Mecánica Computacional

The fundamental understanding of the flow inside Progressive Cavities Pumps (PCP) represents an important step on the optimization of the efficiency of these pumps, which are largely used in artificial lift processes in the petroleum industry. The computation of the flow inside a PCP is extremely complex due to the transient character of the flow, the moving boundaries and the difference in length scale of the channel height between the stator and rotor. This complexity makes the use of computational fluid dynamics as an engineering tool almost impossible. This work presents an asymptotic model to describe the single phase flow inside progressive cavities pumps using lubrication theory.
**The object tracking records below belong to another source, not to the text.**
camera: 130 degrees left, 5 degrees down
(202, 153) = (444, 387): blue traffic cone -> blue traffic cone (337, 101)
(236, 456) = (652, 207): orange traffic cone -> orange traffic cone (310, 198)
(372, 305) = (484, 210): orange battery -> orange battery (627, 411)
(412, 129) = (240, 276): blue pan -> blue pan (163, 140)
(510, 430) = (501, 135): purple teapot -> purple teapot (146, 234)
The model was developed for Newtonian fluid and lubrication theory was used to reduce the three-dimensional NavierStokes equations in cylindrical coordinates to a two-dimensional Poisson’s equation for the pressure field at each time step, which is solved numerically by a second order finite difference method. The predictions are close to the experimental data and the results obtained by solving the complete three-dimensional, transient Navier-Stokes equations with moving boundaries, available in the literature. Although the accuracy is similar to the complete 3D model, the computing time of the presented model is orders of magnitude smaller. The model was used to study the effect of geometry, fluid properties and operating parameters in the pump performance curves and can be used in the design of new pumping processes.